Investing in the Dow Jones Industrial Average or the S&P 500 index is not like going to Vegas, says certified financial planner Dave Totah, senior wealth advisor at Exencial Wealth Advisors in Plano, Texas. “Las Vegas is weighted against you,” he said.

Investing in the Dow Jones or the S&P 500, on the other hand, is putting your money into quality companies.

“They’re going to go up over time,” Totah said.

Even though people think they’re not losing money by keeping their savings in cash, they actually are losing purchasing power, says Taylor Sundeen, a CFP and financial advisor at Great Waters Financial in St. Paul, Minnesota.

Cash doesn’t earn any return and does not grow in value, so inflation erodes its purchasing power over time.

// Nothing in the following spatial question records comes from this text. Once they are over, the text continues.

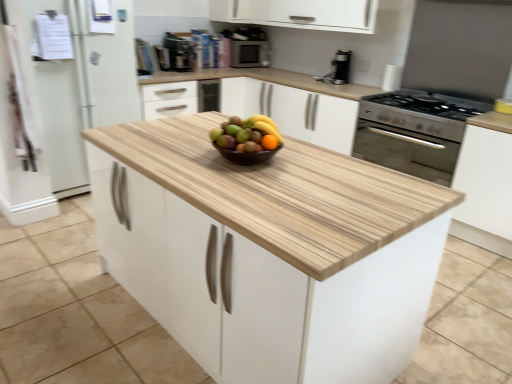
Question: Which direction should I rotate to look at natural wood cabinet at center, which ranks as the first cabinetry in bottom-to-top order?

Choices:
 (A) left
 (B) right

Answer: (B)

Question: Is the depth of black plastic coffee machine at upper center greater than that of white wood cabinet at upper center, the 1th cabinetry from the top?

Choices:
 (A) no
 (B) yes

Answer: (A)

Question: Can you confirm if black plastic coffee machine at upper center is thinner than white wood cabinet at upper center, positioned as the first cabinetry in back-to-front order?

Choices:
 (A) yes
 (B) no

Answer: (A)

Question: Is black plastic coffee machine at upper center positioned with its back to white wood cabinet at upper center, the 3th cabinetry in the front-to-back sequence?

Choices:
 (A) no
 (B) yes

Answer: (A)

Question: Is white wood cabinet at upper center, positioned as the first cabinetry in back-to-front order, inside black plastic coffee machine at upper center?

Choices:
 (A) yes
 (B) no

Answer: (B)

Question: From the image's perspective, is black plastic coffee machine at upper center below white wood cabinet at upper center, the 3th cabinetry in the front-to-back sequence?

Choices:
 (A) yes
 (B) no

Answer: (A)

Question: Is black plastic coffee machine at upper center positioned before white wood cabinet at upper center, the 3th cabinetry in the front-to-back sequence?

Choices:
 (A) no
 (B) yes

Answer: (B)

Question: Does white matte cabinet at right, the second cabinetry when ordered from back to front, come behind satin black coffee maker at upper right?

Choices:
 (A) no
 (B) yes

Answer: (A)

Question: From a real-world perspective, is white matte cabinet at right, placed as the 2th cabinetry when sorted from front to back, located beneath satin black coffee maker at upper right?

Choices:
 (A) yes
 (B) no

Answer: (A)

Question: Is white matte cabinet at right, the second cabinetry when ordered from back to front, to the right of satin black coffee maker at upper right from the viewer's perspective?

Choices:
 (A) no
 (B) yes

Answer: (B)

Question: Would you consider white matte cabinet at right, placed as the 2th cabinetry when sorted from front to back, to be distant from satin black coffee maker at upper right?

Choices:
 (A) no
 (B) yes

Answer: (B)

Question: Is white matte cabinet at right, placed as the 2th cabinetry when sorted from front to back, bigger than satin black coffee maker at upper right?

Choices:
 (A) yes
 (B) no

Answer: (A)

Question: From the image's perspective, is white matte cabinet at right, the second cabinetry from the top, above satin black coffee maker at upper right?

Choices:
 (A) yes
 (B) no

Answer: (B)

Question: Is black plastic coffee machine at upper center further to the viewer compared to natural wood cabinet at center, which ranks as the first cabinetry in bottom-to-top order?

“Inflation is eye-opening for a lot of people,” he said. Because inflation cuts into the purchasing power of your dollars, “it’s a negative rate of return.”

Paper losses

“Even if the stock market goes down, you haven’t actually lost any money until and unless you sell your investments,” said Priya Malani, a founding partner at financial planning firm Stash Wealth in New York.

Most important, your own risk tolerance might not serve you in the long run, Malani says. Look at the pattern of the stock market. “The fear of losing earned money is healthy, but with the ability to grow your money in a diversified portfolio over time, the odds are in your favor,” she said.

The numbers today

March — when the Dow Jones dropped nearly 3,000 points and closed at 20,188.52 — could still be on some people’s minds. The S&P 500 index that day hit its lowest level since December 2018.

How different it is now. The S&P 500 was up 50% over 100 trading days as of Saturday. The Dow Jones closed at 27,933 on Friday.

The lesson?

The market will always have its down times,” Sundeen said.

We’ll always have risk and the possibility of a bear market. “It’s not a matter of if, but when,” Sundeen said. “That makes a case for having a diversified portfolio to weather the storms that come our way when the ’08s come, or the 2020s.” 

Redding’s experience helped her weather the drops earlier this year. “It was a little disheartening back in March,” she said. But she stayed the course and is grateful for lessons learned.

“I didn’t lose 20 grand,” she said, though her portfolio was down by that amount. “I only lose that if I take it out. So now it’s rebounded — now it’s back to where it was, plus about eight grand [higher].”

Investing regrets

Heather Thornton, 46, regrets the lost years when she didn’t invest because she thought she needed to have it all accessible.

Source: Heather Thornton

Heather Thornton, 46, wishes she’d had a different attitude toward finance years earlier.

“We’d be even better positioned,” said Thornton, who retired two years ago from her job as a project manager in St. Paul, Minnesota.

“I fought against investing our money 20 years ago, and I do mean fought,” she said. The argument took place every quarter. Her husband saw their checking account balance mounting to what she calls ridiculously high amounts, and he was all in favor of putting some into the stock market.

But she was afraid to invest. “I allowed my lack of knowledge and a few really bad investing years around 2000 be an excuse to drag my feet,” she said. “I was afraid we would need it, and it wouldn’t be there.”

Then, three things happened. The market had years of steady upward growth. The couple felt their emergency savings was adequate to meet any situation. And Thornton started researching the stock market.

“It’s easier than ever to seek out reliable information from books and websites,” Thornton said. Keep things simple and affordable, she says, with low expense ratios and broad index funds, especially when you are just beginning.

“All the large firms, such as Vanguard, Fidelity and Schwab have their version of the all-market index fund,” Thornton said. “It is the best place for a beginner to go.

Now, Thornton says, she manages their investments and keeps track of their asset allocation strategy. The biggest reward: Their investments allowed them to retire early.